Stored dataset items

>>>>>

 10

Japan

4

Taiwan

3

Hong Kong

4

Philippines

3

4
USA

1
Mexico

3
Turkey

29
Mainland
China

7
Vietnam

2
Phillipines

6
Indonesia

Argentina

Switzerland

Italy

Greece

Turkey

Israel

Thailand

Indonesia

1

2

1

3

<<<<<
>>>>>

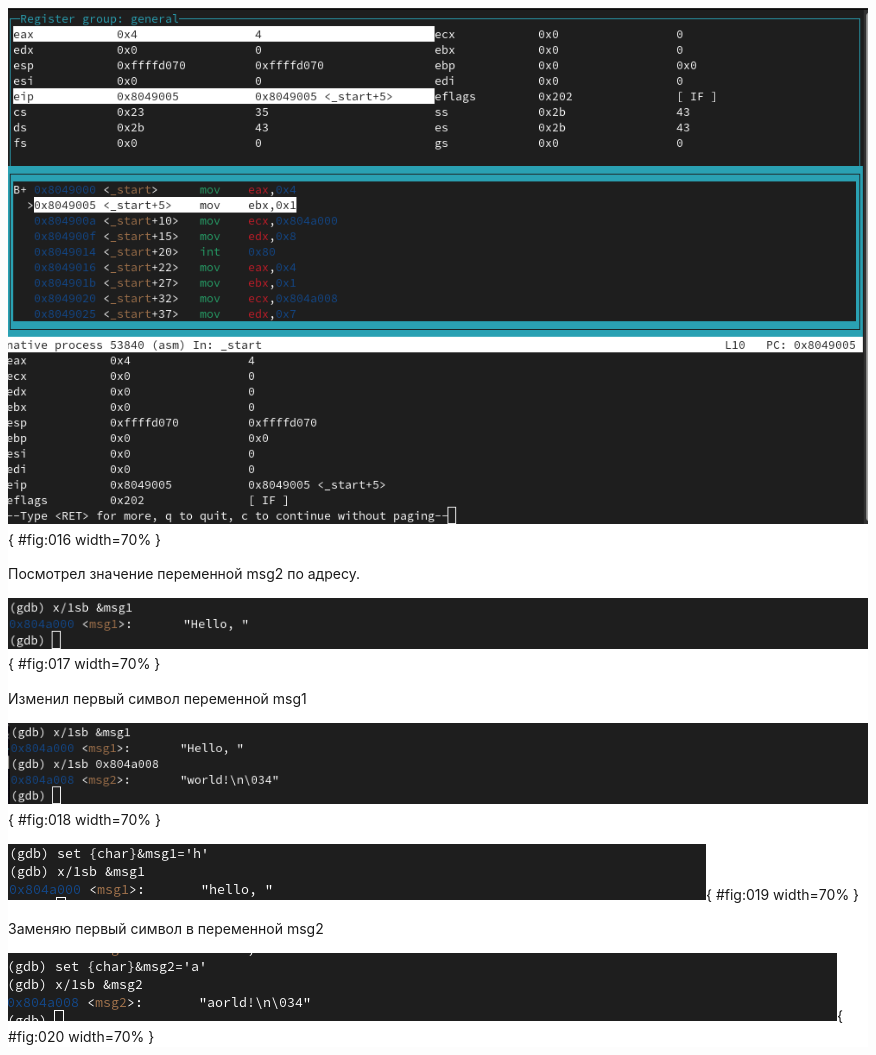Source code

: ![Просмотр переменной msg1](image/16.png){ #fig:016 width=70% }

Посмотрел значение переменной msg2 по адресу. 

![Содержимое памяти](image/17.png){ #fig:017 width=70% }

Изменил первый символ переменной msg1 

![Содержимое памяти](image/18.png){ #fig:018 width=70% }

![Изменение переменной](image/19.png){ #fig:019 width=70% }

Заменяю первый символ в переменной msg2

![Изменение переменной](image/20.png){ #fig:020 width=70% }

<<<<<

→ **ACTION ITEM**: Nothing but a number should be given: the count of lines in the entries that contain the word "первый".

→ **EXPECTED OUTPUT**: 2